1. In 1774, Rhode Island prohibits the importation of slaves, the first state to do so.
2. In 1840, The World’s Anti-Slavery Convention convenes in London, England. Among those in attendance will be African American Charles Remond, who will refuse to be seated at the meeting when he and the other delegates learn that women are being segregated in the gallery.
3. In 1866, The House of Representatives passes the 14th Amendment, guaranteeing civil rights for African Americans.
4. In 1868, Ex-slave Oscar T. Dunn is installed as Lieutenant Governor of Louisiana. It is the highest executive office held by an African American at that time.
5. In 1870, Richard T. Greener becomes the first African American to graduate from Harvard University.
6. In 1876, The first known monument erected by African Americans to honor one of our heroes is dedicated to Richard Allen in Philadelphia’s Fairmont park.
7. In 1886, The Georgia State Supreme Court sustained the will of the late David Dickson, thus making Amanda Eubanks the wealthiest Negro in America. Dickson, a former slaveholder, willed more than half a million dollars to Eubanks. White relatives of Dickson, a bachelor, had contested the will on the grounds that it was illegal for a white man to leave property to his black illegitimate children.
8. In 1893, Thomas W. Stewart, an inventor from Kalamazoo, Michigan, patented a new type of mop (U.S. patent #499,402) on June 11, 1893. Thanks to his invention of a clamping device that could wring water out of the mop by using a lever, floor cleaning was not nearly the chore it once was.
9. In 1935, Ella Fitzgerald records her first record for Brunswick Records. The songs on the record were “Love and Kisses” and “I’ll Chase the Blues Away”. She is featured with Chick Webb and his band. Ella is 17 years old at the time and will conduct the Webb band for three years following his death in 1939.
10. In 1961, The Hinds County Mississippi Board of Supervisors announces that more than one hundred “Freedom Riders” had been arrested.
11. In 1963, Civil rights group demonstrated at Harlem construction sites to Protest discrimination in building trades unions. Demonstrations and marches were held in metropolitan areas in June, July and August to dramatize discontent over housing, school and job discrimination.
12. In 1963, Medgar W. Evers (37), NAACP field secretary, assassinated in front of his Jackson, Mississippi home. Evers was gunned down in his driveway during the height of the civil rights movement. He was 37 years old. Byron De La Beckwith was convicted in 1994 of his murder after two previous trials in 1964 ended in hung juries. Beckwith died in prison in 2001.
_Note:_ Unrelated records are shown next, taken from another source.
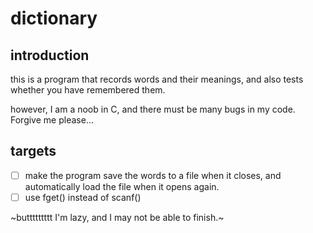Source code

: # dictionary

## introduction

this is a program that records words and their meanings, and also tests whether you have remembered them.

however, I am a noob in C, and there must be many bugs in my code. Forgive me please...

## targets

- [ ] make the program save the words to a file when it closes, and automatically load the file when it opens again.
- [ ] use fget() instead of scanf()

~buttttttttt I'm lazy, and I may not be able to finish.~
13. In 1967, President Lyndon Johnson appoints U.S. Court of Appeals Judge Thurgood Marshall to fill the seat of retiring Supreme Court Associate Justice Tom C. Clark. On August 30, after a heated debate, the Senate will confirm Marshall’s nomination by a vote of 69 to 11. Two days later, he will be sworn in by Chief Justice Earl Warren, making him the first African American in history to sit on America’s highest court.
14. In 1967, The U.S. Supreme Court strikes down a Virginia miscegenation law (marriage or cohabitation between whites and non-whites). This decision establishes that no state law can prohibit interracial marriages.
15. In 1972, The National Black MBA Association is incorporated. An organization of over 2,000 minority holders of advanced business degrees, the organization’s mission is to assist the entry of interested minorities into the business community.
16. In 1977, The convicted assassin of civil rights leader Dr. Martin Luther King Jr., James Earl Ray, is recaptured following his escape three days earlier from a Tennessee prison.
17. In 1981, Larry Holmes defends his heavyweight boxing title by earning a third-round TKO (technical knockout) over Leon Spinks in Detroit, Michigan.
18. In 1989, Kareem Abdul Jabbar plays in his final NBA game as the Detroit Pistons sweep the Los Angeles Lakers for the NBA title.
19. In 1989, The U.S. Supreme Court expands the abilities of white males to challenge court-approved affirmative action plans, even years after they take effect.
20. In 1990, Bernadette Locke becomes the first female on-court men’s basketball coach when she is named assistant coach of the University of Kentucky men’s basketball team.
21. In 1990, The United Nations calls on South Africa to free Nelson Mandela.
22. In 1991, Michael Jordan lead Chicago Bulls in win over L.A. Lakers in five games to capture his first NBA Championship.
23. In 1995, Dr. Lonnie Bristow takes helm 1st Black President of American Mediacal Association.
24. In 1995, The Supreme Court deals a potentially crippling blow to federal affirmative action programs, ruling Congress was limited by the same strict standards as states in offering special help to minorities.